Бабушка в очередной раз ощупывала мой живот, — Девочка лежит неправильно, ее время еще не пришло. Ты понимаешь, милая? Без тебя у меня ничего не получится, — она внимательно смотрела мне в глаза.

Давай ее еще слегка повернем, — повитуха в очередной раз заставила меня встать, замереть, опираясь ей на плечи,

— Дыши, милая! Расслабься и просто дыши, — и начала, слегка встряхивая мои бедра, как бы подкручивая их, разговаривать с малышкой. Голос ее, мерный и тихий, обволакивал меня, одуревшую от боли, вселяя уверенность, которую я давно уже не чувствовала.

Умница! — повитуха обрадовано улыбнулась, когда я, давно осипшая от собственных криков, уставшая от раздирающих меня схваток, вдруг завыла каким-то низким, утробным воем, чувствуя, что ребенок внутри меня вдруг развернулся головой вниз и рванулся наружу, разрывая меня изнутри. По ногам моим хлынула вода.

Дальнейшее я помнила плохо, подчиняясь лишь гипнотическому голосу повитухи, живя на этом волоске своими остатками сознания, пытаясь не уйти в забытье.

Раздался детский крик. И хотя он был слабым и больше напоминал мяуканье котенка, я поняла, что все закончилось.
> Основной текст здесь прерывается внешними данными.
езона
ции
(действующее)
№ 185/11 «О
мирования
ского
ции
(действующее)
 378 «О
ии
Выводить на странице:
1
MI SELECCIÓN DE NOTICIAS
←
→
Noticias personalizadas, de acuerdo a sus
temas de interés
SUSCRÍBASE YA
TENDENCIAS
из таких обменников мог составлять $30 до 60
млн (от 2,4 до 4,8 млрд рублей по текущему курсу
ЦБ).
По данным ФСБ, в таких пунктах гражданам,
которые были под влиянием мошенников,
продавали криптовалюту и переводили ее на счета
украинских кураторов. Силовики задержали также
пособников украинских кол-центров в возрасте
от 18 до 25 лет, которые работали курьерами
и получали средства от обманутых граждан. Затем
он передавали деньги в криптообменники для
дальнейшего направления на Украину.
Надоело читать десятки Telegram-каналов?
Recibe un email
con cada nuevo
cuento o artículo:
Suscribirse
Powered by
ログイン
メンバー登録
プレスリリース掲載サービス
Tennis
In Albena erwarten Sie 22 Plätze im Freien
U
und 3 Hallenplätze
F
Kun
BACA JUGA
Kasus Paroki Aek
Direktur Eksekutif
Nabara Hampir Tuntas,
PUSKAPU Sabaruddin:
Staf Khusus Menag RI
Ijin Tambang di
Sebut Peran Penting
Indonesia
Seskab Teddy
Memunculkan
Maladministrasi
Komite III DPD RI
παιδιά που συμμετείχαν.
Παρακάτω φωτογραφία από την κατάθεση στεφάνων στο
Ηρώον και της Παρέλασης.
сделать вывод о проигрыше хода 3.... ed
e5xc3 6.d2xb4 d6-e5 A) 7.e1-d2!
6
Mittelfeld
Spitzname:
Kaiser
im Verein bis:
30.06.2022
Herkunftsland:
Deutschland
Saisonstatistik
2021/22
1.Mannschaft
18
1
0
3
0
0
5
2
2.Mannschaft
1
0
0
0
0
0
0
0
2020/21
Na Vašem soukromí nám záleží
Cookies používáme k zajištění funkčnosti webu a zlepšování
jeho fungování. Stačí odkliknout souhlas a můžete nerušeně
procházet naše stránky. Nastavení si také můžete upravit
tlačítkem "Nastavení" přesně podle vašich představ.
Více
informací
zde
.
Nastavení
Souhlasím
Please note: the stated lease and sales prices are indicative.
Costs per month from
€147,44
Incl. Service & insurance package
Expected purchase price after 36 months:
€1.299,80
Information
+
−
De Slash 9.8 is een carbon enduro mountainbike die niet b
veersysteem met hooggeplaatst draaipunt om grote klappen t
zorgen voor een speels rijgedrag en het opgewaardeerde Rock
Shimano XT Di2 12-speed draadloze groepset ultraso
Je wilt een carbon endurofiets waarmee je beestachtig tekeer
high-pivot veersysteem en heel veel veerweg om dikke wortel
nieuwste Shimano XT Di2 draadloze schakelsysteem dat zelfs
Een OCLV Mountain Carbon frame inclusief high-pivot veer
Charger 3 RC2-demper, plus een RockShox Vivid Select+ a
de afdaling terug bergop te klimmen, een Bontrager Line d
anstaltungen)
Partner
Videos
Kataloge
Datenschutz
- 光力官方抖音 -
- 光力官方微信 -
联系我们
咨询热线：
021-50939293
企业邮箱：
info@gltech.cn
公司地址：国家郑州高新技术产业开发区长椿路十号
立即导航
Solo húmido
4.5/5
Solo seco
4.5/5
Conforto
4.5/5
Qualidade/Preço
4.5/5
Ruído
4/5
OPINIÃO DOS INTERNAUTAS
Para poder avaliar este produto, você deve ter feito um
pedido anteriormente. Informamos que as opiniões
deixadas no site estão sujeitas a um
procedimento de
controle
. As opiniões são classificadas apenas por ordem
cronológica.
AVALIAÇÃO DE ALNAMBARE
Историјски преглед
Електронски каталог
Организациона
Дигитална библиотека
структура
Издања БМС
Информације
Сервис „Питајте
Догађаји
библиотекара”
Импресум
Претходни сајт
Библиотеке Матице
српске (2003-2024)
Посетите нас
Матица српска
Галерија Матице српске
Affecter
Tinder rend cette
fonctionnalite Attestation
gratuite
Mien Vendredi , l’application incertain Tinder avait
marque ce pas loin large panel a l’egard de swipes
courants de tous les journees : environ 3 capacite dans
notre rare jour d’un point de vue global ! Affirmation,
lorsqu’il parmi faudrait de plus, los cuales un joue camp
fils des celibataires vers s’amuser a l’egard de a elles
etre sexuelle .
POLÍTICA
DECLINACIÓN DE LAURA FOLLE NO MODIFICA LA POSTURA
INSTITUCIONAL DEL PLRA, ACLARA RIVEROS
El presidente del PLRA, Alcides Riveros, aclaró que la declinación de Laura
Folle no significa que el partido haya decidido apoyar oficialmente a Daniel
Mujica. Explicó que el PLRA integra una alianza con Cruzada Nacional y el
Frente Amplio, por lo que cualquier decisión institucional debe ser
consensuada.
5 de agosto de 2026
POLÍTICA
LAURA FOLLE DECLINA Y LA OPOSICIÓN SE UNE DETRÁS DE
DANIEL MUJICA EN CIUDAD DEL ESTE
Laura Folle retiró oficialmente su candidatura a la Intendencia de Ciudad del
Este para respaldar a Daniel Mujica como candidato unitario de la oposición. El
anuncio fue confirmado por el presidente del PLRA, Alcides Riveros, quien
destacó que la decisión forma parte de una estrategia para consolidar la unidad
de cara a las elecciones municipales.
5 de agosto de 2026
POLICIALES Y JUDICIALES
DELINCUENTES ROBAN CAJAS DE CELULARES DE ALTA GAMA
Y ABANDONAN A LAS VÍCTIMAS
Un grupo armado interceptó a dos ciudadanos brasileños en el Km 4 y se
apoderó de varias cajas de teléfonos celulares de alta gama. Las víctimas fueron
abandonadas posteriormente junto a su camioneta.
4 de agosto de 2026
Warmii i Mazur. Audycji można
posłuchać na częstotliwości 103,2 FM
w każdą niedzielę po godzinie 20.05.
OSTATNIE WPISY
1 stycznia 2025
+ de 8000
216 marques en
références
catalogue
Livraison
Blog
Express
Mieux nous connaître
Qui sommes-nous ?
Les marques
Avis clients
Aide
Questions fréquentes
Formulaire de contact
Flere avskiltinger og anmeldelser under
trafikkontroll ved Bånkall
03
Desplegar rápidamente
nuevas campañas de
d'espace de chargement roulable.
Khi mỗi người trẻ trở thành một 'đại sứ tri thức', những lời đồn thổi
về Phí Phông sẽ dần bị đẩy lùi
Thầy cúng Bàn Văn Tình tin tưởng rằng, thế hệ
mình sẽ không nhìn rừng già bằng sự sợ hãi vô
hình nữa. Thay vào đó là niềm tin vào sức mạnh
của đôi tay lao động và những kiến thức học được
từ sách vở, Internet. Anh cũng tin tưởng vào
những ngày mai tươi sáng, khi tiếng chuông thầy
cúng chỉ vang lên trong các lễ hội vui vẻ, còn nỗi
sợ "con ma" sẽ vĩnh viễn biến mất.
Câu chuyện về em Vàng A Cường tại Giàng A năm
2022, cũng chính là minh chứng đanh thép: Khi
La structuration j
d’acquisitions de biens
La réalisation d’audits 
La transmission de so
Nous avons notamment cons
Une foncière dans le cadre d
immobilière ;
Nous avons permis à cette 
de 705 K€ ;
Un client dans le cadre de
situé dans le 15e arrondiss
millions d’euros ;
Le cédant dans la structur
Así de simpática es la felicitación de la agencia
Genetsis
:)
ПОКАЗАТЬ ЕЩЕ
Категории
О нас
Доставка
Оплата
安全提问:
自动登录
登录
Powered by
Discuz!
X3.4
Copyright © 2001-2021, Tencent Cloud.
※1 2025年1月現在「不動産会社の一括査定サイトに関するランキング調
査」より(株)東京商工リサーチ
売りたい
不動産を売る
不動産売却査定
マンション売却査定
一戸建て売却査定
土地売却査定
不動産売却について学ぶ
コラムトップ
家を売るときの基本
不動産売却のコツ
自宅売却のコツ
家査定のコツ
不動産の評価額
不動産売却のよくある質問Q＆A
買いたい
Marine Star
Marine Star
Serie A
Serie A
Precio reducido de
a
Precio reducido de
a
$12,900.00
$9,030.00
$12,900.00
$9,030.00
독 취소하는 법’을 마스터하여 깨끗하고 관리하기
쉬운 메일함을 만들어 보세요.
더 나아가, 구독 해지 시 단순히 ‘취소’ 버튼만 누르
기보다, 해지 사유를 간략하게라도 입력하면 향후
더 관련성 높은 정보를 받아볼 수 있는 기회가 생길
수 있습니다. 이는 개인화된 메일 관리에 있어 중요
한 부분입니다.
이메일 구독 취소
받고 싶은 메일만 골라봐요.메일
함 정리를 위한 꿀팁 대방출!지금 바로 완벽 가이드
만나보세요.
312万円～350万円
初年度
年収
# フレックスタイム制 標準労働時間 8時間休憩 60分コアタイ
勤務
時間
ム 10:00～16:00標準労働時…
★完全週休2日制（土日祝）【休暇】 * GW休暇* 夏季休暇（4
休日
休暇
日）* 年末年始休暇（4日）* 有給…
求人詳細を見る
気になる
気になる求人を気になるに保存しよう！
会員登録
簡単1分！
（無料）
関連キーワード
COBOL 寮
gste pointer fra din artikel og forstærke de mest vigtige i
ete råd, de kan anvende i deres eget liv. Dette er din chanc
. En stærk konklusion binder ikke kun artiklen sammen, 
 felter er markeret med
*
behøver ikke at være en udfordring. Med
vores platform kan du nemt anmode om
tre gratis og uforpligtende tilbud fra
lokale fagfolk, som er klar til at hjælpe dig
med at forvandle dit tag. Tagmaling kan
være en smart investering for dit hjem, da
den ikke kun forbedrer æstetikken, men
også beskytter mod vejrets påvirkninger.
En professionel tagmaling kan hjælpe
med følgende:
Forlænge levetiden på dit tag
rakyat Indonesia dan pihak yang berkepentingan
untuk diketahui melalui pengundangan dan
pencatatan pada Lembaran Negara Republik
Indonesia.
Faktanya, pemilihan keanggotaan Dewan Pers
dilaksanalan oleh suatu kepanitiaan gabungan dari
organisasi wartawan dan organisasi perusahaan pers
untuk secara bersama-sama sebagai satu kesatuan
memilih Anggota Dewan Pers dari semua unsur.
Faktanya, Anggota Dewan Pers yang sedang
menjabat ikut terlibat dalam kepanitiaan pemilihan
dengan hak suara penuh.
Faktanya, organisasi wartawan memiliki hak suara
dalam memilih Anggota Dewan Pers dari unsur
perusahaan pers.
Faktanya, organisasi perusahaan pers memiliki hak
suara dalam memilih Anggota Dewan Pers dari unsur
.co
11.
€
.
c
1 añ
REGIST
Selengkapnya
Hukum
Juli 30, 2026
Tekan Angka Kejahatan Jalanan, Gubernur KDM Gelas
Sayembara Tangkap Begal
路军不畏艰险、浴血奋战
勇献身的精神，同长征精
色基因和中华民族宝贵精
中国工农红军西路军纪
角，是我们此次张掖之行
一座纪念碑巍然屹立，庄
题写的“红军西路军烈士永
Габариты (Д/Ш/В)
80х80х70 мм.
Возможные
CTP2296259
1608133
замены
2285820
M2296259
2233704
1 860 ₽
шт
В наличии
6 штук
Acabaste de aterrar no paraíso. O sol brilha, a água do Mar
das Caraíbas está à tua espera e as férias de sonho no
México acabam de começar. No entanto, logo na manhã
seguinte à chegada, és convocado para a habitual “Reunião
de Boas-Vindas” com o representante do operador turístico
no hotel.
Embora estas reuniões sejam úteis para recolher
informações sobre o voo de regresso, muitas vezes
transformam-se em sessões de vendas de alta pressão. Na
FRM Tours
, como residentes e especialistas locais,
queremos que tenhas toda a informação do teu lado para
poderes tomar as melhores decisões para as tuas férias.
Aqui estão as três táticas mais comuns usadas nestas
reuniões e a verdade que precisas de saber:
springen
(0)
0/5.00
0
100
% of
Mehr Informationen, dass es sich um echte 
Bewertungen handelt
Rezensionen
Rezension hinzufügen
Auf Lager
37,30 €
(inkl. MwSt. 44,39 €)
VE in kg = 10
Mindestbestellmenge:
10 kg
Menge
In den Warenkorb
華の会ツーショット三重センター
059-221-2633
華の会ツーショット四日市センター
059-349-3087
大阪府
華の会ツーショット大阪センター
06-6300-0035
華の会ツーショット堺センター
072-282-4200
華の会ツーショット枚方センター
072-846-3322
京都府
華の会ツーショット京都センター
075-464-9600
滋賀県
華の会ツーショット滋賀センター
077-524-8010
— Ах какая чудная девочка пришла к нам на закате! — повитуха подняла над головой что-то мокрое, красное, сморщенное, измазанное чем-то бело-зеленым. От ребенка ко мне тянулась, пуповина, похожая на толстую веревку.

— Я поздравляю тебя с дочерью, Йошевет! Дай ей молока! — повитуха обтерла девочку, завернула её в ткань и положила к моей груди.

Я выплыла из тумана, глядя на черноволосую малышку, лежащую рядом со мной,

— У меня же нет молока, — прошелестела сухими губами,

— И не будет, если ребенок не начнет сосать грудь, — повитуха приподняла ребенку подбородок, помогая найти сосок.

Девочка была совсем крохотная, багрово-синяя, сморщенная, и смотрела на меня очень осмысленно, огромными голубыми глазами.

— Какая ты красавица! — прошептала я, заливаясь слезами счастья и облегчения, — Ты самая-самая красивая на свете! — шептала я, целуя ее в лоб и не подозревая, что когда-то такими же словами встречали в этом мире меня. Малышка нащупала губами сосок и сладко причмокнув несколько раз, — заснула.

Повинуясь внезапному порыву, я сняла дрожащими пальцами с шеи медальон с черным камнем и надела на малышку.

— Тебя будут звать Данали! — прошептала я,

— Ты соединишь в себе Свет и Тьму, научишь этот мир терпимости, и будешь самая красивая на свете! — я молилась той первобытной женской молитвой, которую говорят все роженицы, когда Милосердный дает спуститься в мир душе, — молитвой благодарности за эту крохотную жизнь и готовности перенести любые мучения за счастье держать на руках собственного ребенка.

Все расплывалось перед глазами.

Звон в ушах нарастал, мне казалось, что мир наполняется светом, и я поднимаюсь к нему все выше и выше, глядя сверху вниз на саму себя, лежащую на низкой широкой лежанке, на малышку, прижатую ко мне, на повитуху, вдруг заголосившую что-то в полный голос, хватающую тряпки и начинающую их подсовывать под мои бедра, на вбежавших в шатер помощниц, начавших суетиться вокруг лежанки,

— Странно, почему так много крови? — подумала я, растворяясь в этом ярком, теплом все заполняющим собой свете.


Где то на границе сознания мухой жужжала мысль, — настойчиво, неотвязно. Веки казались тяжелыми, будто слипшимися. Губы пересохли. Я с трудом разлепила глаза. На входе в шатер, спиной ко мне, на коленях стояла повитуха, молясь Неназываемому. Полог шатра был откинут. Всходило солнце.

— Бабушка? — голос казался шелестом.

Женщина вскочила на ноги, бросаясь ко мне, — Девочка моя! Ну, слава Милосердному! — из глаз ее брызнули слезы.